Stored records
▬▬▬▬▬▬

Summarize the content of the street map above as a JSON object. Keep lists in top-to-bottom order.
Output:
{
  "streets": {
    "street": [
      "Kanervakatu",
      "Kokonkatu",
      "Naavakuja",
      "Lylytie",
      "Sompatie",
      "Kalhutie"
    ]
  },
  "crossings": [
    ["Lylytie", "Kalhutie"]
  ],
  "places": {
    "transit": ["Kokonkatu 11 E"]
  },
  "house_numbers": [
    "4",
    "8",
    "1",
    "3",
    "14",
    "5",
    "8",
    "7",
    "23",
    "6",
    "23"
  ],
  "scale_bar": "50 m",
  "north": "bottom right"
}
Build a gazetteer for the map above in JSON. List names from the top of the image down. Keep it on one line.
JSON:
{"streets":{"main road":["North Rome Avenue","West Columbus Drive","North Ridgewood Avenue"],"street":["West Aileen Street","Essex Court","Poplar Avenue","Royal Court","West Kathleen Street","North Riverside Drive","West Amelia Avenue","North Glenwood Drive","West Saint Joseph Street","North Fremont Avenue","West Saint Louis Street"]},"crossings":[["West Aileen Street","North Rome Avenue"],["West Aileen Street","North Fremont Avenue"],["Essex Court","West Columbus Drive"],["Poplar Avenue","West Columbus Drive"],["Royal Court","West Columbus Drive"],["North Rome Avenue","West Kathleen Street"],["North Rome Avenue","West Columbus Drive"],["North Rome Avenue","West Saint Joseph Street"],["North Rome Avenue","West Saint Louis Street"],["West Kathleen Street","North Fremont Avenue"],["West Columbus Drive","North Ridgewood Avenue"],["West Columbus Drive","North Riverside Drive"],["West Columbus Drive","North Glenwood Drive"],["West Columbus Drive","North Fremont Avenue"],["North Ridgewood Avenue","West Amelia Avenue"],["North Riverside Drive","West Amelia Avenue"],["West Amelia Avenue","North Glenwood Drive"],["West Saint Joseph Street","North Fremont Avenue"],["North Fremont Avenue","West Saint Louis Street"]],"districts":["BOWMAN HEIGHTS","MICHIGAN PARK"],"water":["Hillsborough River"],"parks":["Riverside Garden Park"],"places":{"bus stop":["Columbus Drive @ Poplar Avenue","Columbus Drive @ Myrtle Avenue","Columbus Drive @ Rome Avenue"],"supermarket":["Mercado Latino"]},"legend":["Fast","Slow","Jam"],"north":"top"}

▬▬▬▬▬▬

*Task directions:* Copy every line from the records that holds the string "JSON".

*Result:*
Summarize the content of the street map above as a JSON object. Keep lists in top-to-bottom order.
Build a gazetteer for the map above in JSON. List names from the top of the image down. Keep it on one line.
JSON:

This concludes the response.